**Work order:** What is needed is every line of the data that includes the word "AYAKKABI". Please copy each one.

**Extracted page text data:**

===

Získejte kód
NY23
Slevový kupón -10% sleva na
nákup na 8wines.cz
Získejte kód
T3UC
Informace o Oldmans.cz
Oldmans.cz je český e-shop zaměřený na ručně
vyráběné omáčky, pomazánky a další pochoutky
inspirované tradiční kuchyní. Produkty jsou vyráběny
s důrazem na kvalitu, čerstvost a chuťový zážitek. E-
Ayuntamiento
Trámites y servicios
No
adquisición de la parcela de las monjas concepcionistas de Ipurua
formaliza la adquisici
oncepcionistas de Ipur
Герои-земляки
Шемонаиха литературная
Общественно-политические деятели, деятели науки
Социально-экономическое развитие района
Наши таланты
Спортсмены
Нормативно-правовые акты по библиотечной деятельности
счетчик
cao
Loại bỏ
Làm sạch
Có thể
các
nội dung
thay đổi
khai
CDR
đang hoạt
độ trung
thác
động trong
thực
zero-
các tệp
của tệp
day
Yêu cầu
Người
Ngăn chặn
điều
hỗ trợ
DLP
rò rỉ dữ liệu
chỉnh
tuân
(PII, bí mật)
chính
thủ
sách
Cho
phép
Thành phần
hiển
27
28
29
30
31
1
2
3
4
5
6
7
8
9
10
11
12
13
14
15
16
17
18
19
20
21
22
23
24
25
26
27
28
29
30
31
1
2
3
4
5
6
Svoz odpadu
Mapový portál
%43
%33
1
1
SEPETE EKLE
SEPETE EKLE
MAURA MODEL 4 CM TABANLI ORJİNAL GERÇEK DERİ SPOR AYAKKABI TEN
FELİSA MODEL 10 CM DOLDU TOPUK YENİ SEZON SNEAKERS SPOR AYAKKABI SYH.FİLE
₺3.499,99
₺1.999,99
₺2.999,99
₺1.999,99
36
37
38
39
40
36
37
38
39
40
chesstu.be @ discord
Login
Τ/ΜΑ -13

===

**Expected output:**
MAURA MODEL 4 CM TABANLI ORJİNAL GERÇEK DERİ SPOR AYAKKABI TEN
FELİSA MODEL 10 CM DOLDU TOPUK YENİ SEZON SNEAKERS SPOR AYAKKABI SYH.FİLE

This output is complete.